(WHAT YOU ARE ASKED TO DO) Rewrite the lines starting at the one containing "ЗАМОВЛЕННЯ, ПИТАННЯ, АКТУАЛЬНІ" and ending at the one containing "Догляд за тілом", with "Блог" changed to "Статті" and nothing else altered.

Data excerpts

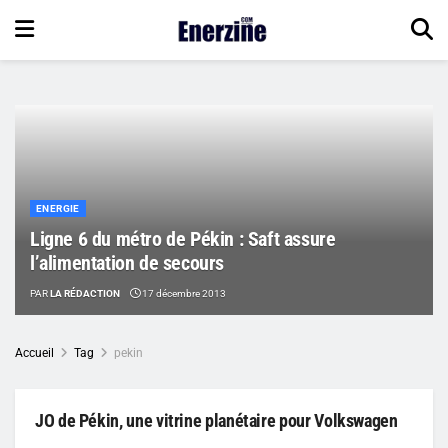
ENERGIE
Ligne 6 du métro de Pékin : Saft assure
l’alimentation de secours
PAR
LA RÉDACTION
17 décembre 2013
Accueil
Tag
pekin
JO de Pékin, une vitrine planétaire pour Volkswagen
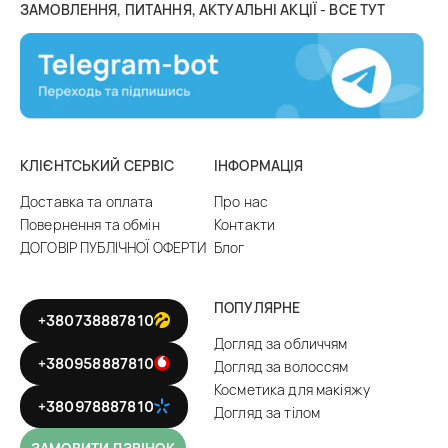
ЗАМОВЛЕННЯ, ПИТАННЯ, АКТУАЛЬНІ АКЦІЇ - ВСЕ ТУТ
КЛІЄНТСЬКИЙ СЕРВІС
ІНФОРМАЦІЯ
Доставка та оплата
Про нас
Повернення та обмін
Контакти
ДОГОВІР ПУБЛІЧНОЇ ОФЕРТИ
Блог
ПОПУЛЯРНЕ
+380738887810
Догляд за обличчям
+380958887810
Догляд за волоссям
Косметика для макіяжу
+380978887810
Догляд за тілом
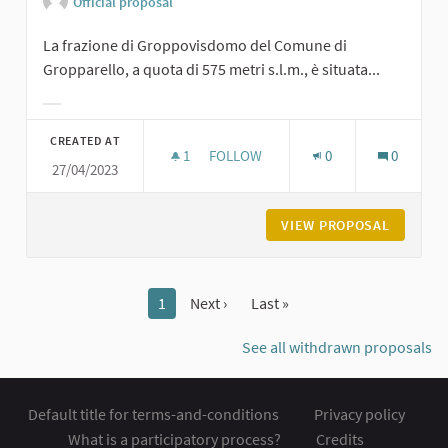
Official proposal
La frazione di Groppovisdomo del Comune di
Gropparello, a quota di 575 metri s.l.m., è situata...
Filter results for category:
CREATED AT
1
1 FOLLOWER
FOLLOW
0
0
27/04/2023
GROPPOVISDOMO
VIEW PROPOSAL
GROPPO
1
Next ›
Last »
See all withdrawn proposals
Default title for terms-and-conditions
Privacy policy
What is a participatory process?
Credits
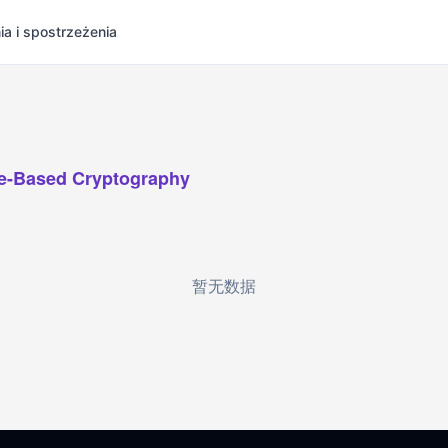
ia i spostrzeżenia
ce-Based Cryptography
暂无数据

(RESPONSE BOX)
ЗАМОВЛЕННЯ, ПИТАННЯ, АКТУАЛЬНІ АКЦІЇ - ВСЕ ТУТ
КЛІЄНТСЬКИЙ СЕРВІС
ІНФОРМАЦІЯ
Доставка та оплата
Про нас
Повернення та обмін
Контакти
ДОГОВІР ПУБЛІЧНОЇ ОФЕРТИ
Статті
ПОПУЛЯРНЕ
+380738887810
Догляд за обличчям
+380958887810
Догляд за волоссям
Косметика для макіяжу
+380978887810
Догляд за тілом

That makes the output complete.